*Page text*:
==========

Most worryingly, the information often sits unnoticed among the thick bundles of accountancy records but is ignored because of a lack of diligence or outright stupidity by those who choose to believe the story spun by grand public figures rather than the boring sets of figures that prove the story's faults.

In Hong Kong, we seem to be going backwards in the process of achieving accountability, as scandal after scandal emerges in the public sector and those responsible are quick to shift blame or hide the evidence on the most dubious of grounds. As ever, it is left to the average Joe to pay the price and pick up the tab at the end of the day.

As a cub business reporter at the London-based Investors Chronicle, I was often frustrated by the editors' frequent questioning of my stories on the grounds that I had not paid sufficient attention to the company accounts. The editor, Michael Brett, was not an accountant by training but had an extraordinary forensic ability to look at a set of accounts and extract all the inconsistencies. It took some time for me to fully appreciate the value of his approach to reporting on the affairs of listed companies.

==========

*Action item A*:
Count the lines in the rows that contain the word "Signature", treating uppercase and lowercase as different, and give only the number.

*Data listing*:
==========

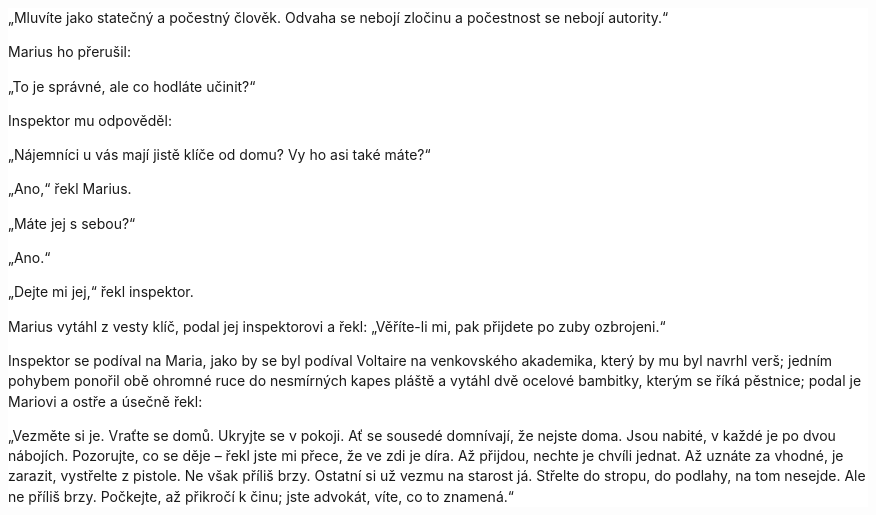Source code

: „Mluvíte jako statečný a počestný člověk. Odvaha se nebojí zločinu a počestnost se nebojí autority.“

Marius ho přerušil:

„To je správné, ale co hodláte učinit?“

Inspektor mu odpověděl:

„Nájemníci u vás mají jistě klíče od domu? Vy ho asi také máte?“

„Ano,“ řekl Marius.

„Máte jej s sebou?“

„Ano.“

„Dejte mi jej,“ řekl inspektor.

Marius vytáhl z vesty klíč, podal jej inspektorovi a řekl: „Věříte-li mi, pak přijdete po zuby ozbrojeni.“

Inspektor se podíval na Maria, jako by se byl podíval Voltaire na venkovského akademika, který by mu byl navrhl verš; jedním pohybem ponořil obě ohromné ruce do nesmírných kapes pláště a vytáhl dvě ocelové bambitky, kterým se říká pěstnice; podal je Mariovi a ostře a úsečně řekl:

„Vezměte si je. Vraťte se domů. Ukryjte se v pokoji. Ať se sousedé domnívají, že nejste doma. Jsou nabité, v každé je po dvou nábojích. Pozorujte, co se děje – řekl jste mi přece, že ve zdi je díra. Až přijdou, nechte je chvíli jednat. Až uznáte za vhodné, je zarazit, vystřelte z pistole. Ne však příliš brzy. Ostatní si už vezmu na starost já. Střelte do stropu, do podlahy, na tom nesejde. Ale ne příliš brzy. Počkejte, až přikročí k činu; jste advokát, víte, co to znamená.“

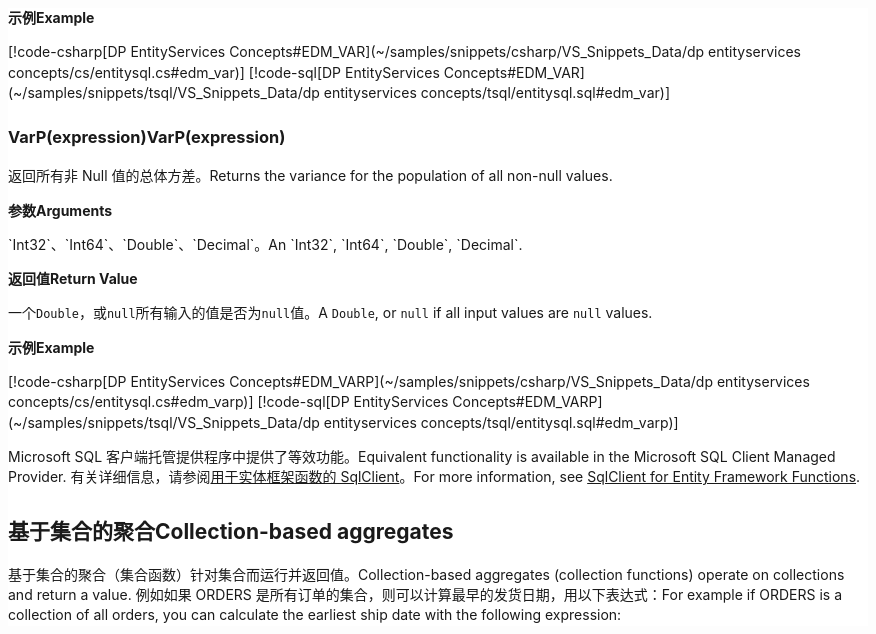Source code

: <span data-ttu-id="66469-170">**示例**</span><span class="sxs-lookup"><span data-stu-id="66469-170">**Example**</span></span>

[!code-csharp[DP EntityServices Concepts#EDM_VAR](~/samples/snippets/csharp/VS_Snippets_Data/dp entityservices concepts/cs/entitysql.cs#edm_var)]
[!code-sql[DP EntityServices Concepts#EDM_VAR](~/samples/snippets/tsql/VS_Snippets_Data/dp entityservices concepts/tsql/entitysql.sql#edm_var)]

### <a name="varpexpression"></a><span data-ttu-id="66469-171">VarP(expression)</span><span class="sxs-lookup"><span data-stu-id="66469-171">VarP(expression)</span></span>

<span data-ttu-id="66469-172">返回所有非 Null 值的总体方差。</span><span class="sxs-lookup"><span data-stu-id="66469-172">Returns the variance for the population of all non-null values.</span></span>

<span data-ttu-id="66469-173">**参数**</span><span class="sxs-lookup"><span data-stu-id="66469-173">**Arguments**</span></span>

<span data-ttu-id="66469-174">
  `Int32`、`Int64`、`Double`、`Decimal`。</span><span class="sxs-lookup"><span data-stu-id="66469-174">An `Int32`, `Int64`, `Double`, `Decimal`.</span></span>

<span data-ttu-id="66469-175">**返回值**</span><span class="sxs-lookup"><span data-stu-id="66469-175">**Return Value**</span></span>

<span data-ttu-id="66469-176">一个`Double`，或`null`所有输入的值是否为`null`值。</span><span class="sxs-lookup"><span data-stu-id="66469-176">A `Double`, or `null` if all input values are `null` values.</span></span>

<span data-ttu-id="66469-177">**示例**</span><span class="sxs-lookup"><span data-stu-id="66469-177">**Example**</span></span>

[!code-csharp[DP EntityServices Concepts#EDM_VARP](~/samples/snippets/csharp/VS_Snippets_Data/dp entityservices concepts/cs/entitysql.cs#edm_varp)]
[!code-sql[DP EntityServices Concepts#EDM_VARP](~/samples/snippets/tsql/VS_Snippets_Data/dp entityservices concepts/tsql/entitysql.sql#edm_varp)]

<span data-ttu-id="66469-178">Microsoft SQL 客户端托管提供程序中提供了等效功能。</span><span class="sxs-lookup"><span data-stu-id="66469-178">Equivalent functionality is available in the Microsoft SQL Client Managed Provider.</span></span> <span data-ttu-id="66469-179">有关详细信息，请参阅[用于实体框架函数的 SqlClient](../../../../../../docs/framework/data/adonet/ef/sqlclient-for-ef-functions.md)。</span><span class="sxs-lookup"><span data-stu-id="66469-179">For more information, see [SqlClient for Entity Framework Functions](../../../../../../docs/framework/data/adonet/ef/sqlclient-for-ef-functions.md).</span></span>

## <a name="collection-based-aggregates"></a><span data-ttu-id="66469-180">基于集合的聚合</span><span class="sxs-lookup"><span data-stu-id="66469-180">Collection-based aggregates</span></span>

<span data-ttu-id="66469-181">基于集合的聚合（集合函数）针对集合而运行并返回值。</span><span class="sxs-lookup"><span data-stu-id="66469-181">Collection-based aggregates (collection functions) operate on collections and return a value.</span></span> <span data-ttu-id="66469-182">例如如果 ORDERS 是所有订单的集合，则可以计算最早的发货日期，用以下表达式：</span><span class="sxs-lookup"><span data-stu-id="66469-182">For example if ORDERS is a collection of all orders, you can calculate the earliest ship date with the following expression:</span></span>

==========

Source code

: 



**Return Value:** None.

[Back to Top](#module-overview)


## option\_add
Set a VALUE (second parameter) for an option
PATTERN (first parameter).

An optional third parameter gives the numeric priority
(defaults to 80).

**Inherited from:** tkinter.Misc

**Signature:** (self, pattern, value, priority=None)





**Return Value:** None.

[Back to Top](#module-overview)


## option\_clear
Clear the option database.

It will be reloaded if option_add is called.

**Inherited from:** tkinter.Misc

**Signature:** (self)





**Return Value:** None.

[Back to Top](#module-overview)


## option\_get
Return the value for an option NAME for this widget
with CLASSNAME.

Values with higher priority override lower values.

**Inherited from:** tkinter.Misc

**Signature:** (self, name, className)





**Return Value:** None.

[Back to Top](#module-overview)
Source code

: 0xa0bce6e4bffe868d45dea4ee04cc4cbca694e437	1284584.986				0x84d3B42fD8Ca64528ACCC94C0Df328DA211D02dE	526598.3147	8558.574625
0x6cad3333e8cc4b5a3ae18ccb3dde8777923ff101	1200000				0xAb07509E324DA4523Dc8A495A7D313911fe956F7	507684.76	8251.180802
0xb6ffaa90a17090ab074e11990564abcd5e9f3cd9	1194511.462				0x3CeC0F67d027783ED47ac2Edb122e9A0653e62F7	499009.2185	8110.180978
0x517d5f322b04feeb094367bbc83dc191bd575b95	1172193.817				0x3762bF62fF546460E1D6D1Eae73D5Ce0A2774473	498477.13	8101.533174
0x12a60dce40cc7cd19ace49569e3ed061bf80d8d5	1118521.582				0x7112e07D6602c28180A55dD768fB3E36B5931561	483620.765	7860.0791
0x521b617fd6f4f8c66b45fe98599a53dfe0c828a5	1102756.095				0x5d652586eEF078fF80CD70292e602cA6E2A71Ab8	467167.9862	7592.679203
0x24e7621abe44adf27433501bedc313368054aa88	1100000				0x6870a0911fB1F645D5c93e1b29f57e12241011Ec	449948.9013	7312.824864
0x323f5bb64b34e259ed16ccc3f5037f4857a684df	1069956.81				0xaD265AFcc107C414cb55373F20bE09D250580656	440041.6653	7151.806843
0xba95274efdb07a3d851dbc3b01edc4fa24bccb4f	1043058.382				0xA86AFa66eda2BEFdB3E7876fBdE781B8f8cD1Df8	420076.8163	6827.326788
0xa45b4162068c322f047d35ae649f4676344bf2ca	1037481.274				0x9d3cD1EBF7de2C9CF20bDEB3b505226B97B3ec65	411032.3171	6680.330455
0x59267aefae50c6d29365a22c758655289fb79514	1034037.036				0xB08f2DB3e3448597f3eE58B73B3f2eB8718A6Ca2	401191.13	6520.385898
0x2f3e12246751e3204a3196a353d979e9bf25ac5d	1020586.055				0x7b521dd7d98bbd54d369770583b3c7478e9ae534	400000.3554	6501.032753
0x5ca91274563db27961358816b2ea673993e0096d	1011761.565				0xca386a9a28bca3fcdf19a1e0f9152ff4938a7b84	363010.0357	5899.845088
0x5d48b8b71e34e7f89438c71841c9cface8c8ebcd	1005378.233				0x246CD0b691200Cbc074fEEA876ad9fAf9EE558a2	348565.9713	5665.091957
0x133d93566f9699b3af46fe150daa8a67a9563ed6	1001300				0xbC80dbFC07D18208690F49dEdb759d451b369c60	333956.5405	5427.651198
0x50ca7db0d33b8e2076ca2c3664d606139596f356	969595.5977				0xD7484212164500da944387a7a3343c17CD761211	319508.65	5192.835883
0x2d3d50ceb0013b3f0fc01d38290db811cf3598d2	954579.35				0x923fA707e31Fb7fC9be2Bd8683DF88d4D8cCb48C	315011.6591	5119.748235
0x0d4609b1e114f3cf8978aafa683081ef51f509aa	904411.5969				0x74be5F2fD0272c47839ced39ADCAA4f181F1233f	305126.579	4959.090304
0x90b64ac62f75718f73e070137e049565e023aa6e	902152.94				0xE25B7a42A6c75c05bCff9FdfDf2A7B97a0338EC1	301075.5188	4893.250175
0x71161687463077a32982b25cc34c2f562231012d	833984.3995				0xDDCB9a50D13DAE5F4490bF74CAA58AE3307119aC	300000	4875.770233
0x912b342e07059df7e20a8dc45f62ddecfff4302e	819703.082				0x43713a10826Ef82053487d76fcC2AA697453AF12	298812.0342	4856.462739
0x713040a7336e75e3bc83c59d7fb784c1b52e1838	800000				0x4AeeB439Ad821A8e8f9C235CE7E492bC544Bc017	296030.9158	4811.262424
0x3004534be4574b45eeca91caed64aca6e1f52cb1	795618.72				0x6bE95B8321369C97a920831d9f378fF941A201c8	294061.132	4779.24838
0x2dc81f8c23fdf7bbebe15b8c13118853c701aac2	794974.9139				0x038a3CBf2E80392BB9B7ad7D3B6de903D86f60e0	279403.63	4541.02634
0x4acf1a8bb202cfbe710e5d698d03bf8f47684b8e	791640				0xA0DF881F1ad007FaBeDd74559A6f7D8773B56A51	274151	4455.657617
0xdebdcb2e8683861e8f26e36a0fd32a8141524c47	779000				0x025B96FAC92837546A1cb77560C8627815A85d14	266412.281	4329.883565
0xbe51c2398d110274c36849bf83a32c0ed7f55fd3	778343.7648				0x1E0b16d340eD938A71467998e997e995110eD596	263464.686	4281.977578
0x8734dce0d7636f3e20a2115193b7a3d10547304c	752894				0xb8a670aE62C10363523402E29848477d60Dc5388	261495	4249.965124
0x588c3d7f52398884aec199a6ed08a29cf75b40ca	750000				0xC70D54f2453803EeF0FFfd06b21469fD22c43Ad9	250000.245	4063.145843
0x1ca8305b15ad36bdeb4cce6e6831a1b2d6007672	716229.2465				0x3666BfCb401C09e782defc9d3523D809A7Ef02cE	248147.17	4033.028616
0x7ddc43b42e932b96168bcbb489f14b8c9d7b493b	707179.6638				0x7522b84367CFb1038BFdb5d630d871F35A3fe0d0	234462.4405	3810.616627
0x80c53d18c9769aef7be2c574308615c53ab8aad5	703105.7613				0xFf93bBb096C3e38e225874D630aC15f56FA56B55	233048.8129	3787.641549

==========

*Action item B*:
Continue the piece on accountability and company accounts from the point where it stops.

*Result A*:
3

*Result B*:
Today I find myself running companies that, at this time of year, are busy submitting their accounts to auditors before presentation to the lovely people at the Inland Revenue Department.

Some of the auditors' queries can be tiresome, and in a business characterised by a high number of small cash transactions, an awesome amount of paperwork is generated.

However, the auditors have a job to do, and the irritation they cause is generally beneficial at the end of the day.

My companies are privately held, but like many other people, I am also a shareholder in public companies that should be operating at a rather more elevated level of transparency. Yet they get away with all sorts of mischief, because we, the shareholders, are not sufficiently vigilant in ploughing through their accounts.

Attending shareholder meetings in Hong Kong is also largely a waste of time if you think these occasions are suitable for enhancing accountability, as the highlight of these events is generally provided by a banqueting table loaded with free drinks and snacks

When Compte Rendu du Roi was published in 1781, containing the first public record of the French state's financial records, it was a bestseller. Readers were fascinated by what it revealed.

Unfortunately, it seems unlikely Soll's book will achieve the same result.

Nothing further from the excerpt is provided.